SET TASK A:
Answer these questions using the post on the Conservative leadership election, one answer per line:
(i) What share of MPs must write to the Chairman of the 1922 Committee to force a vote on a no-confidence motion?
(ii) How long must members have been paid up to vote in the all-member ballot?
(iii) In theory, how many MPs' votes does a candidate need to make it to the final two?
SET TASK B: Resume the post on the Conservative leadership election from the point where it stops.

=== EXCERPT PROVIDED ===

Friday, July 01, 2016

How does the Conservative leadership election work?

I've had a few questions come my way that are all basic variants on this point so here's a quick run-down of the rules:
  • A vacancy is created either by the incumbent resigning (or dying) or else by the parliamentary party passing a motion of no confidence. To force a vote on a motion, 15% of MPs (currently 50) have to write to the Chairman of the 1922 Committee requesting one. These requests can be made separately. The motion is voted on by secret ballot and a no-confidenced leader is ineligible to stand in the resulting leadership election. (For some reason, Labour friends have been very interested in this part of the rules. I can't imagine why.)
  • To stand candidates need to be proposed and seconded by MPs taking the Conservative whip; the nominations are public.
  • If more than two candidates stand, there are a succession of ballots of Conservative MPs with the least popular candidate eliminated each time.
  • If a ballot ties for a least popular candidate, it is held again and if it ties again both the least popular drop out.
  • Candidates may also withdraw of their own free will during the rounds.
  • Once the list is reduced to two, the election goes to an all member ballot across the country. To vote, members must have been paid up for at least three months and properly recorded on the party's list.
Since five candidates are standing there's invariably speculation about how much support is needed to get through each round. This is not the easiest question to answer. In theory a candidate needs 1/5 of MPs rounded up to get through the first round, 1/4 up for the second round and 1/3 up to make it to the final two - these figures are 67, 83 and 111 respectively.

=== ENTRIES PROVIDED ===

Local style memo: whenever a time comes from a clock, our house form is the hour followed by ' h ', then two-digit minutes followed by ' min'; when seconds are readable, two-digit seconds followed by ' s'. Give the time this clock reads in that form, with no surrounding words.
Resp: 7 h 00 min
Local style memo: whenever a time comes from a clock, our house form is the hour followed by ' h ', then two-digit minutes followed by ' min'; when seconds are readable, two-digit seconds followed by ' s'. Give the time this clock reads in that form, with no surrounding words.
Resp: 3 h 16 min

===
=== ENTRIES PROVIDED ===

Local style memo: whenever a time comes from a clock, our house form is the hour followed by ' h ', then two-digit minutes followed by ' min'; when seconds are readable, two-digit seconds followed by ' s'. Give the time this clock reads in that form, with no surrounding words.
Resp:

===
=== ENTRIES PROVIDED ===

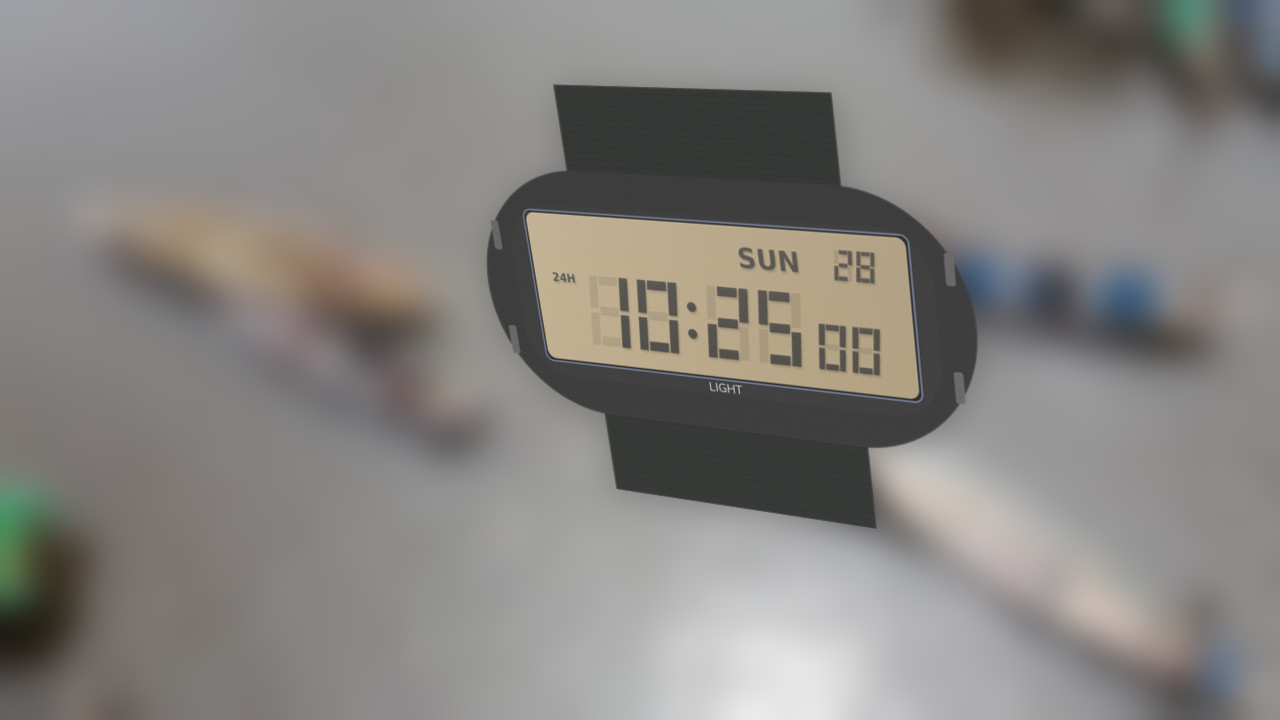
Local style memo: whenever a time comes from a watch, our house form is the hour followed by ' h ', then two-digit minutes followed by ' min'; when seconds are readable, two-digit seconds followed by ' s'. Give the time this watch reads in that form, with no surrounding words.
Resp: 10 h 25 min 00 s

===

RESPONSE A:
(i) 15% of MPs, currently 50.
(ii) At least three months.
(iii) 111.

RESPONSE B:
But it gets a little more complicated as this is not a quota or transferable vote system. So if one candidate gets significantly more votes than they need in one of these rounds, it reduces the votes needed for other candidates to survive.

Conservative Home is keeping a running tally of MPs' support for the five candidates. Using the current figures at the time of writing (adding in the candidates' own votes) we get Stephen Crabb 22, Liam Fox 8, Michael Gove 18, Andrea Leadsom 18 and Theresa May 87 with a massive 177 MPs still to declare. On these figures May is already assured of reaching the third ballot even without attracting any more support and no-one else is certain of surviving the first.

(I stress on these figures. Past leadership contests have seen some candidates' support drain away due to events and they've had the humiliation of being voted for by fewer MPs than on the running tallies.)

But because of May's showing on these figures, it slightly reduces the target for others. The other candidates would now need only 62 MPs to survive the first ballot, though still 83 for the second. A practical example is the 2001 contest - to be sure of a place in the final two a candidate needed 56 votes on the last MPs' ballot. But as Ken Clarke got 59, this reduced the number needed for his rival to 54 - a figure Iain Duncan Smith reach exactly, beating Michael Portillo by just one vote.

The potential for tactical voting is all too clear. If one of the candidates clearly has more support than necessary, then some of their supporters may be tempted to vote for a different candidate in order to get a more winnable final two. This possibly happened in 2005 when David Davis's campaign was sinking and he was shedding votes between the first and second ballot. In the end he made the final two by just six votes over Liam Fox.

However tactical voting can backfire. In 2001 Michael Portillo was rumoured to have been knocked out by tactical voting by those who thought Ken Clarke would have a better chance against Iain Duncan Smith. History shows how that one turned out.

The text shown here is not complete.